The Supreme Court's decision Monday to not hear a Yemeni Guantanamo prisoner's appeal for release prompted Justice Stephen Breyer to call for a serious examination of the constitutional questions raised by detention of so-called "enemy combatants" in an age of endless war, and led one legal expert to argue it is time for Congress to tackle the problem at its root.
In a detailed examination of the Supreme Court's refusal to hear the petition of Moath Hamza Ahmed al-Alwi, lawyer and Slate legal journalist Mark Joseph Stern welcomed Breyer's belated concerns about perpetual detention but said nothing will change until Congress rolls back the 2001 Authorization for Use of Military Force (AUMF).
"I respect Breyer's Guantanamo opinion today, but perhaps he should've considered this problem before he cast the fifth vote in Hamdi permitting the government to detain 'enemy combatants' for the 'duration of the relevant conflict' without trial."

■ Data rows ■
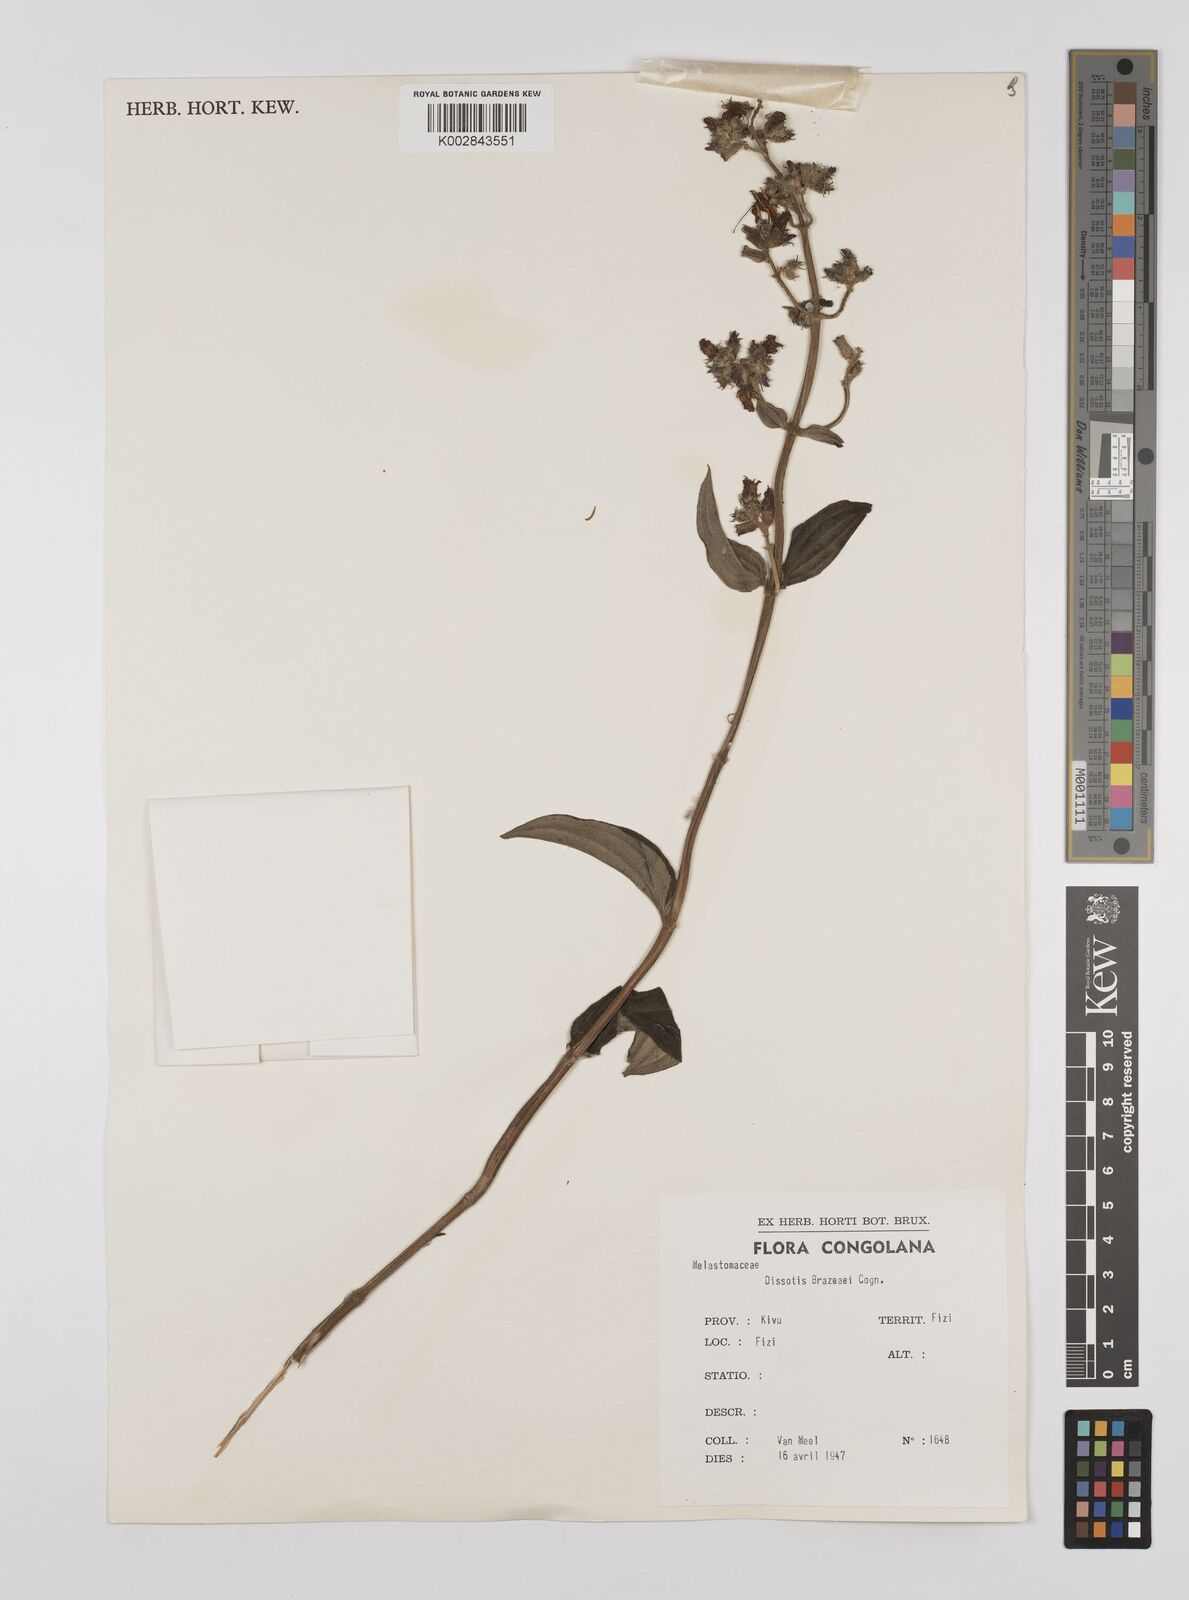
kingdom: Plantae
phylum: Tracheophyta
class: Magnoliopsida
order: Myrtales
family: Melastomataceae
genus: Dupineta
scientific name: Dupineta brazzae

■ Set of tasks ■
**a.** In the Guantanamo article, what does Mark Joseph Stern say Congress must do before anything will change?
**b.** Reproduce word for word the stretch of the Guantanamo article that begins at the words "In a detailed" and stops after "Military Force (AUMF).".

■ Answers to the exercises ■
**a.** Roll back the 2001 Authorization for Use of Military Force (AUMF).

**b.**
In a detailed examination of the Supreme Court's refusal to hear the petition of Moath Hamza Ahmed al-Alwi, lawyer and Slate legal journalist Mark Joseph Stern welcomed Breyer's belated concerns about perpetual detention but said nothing will change until Congress rolls back the 2001 Authorization for Use of Military Force (AUMF).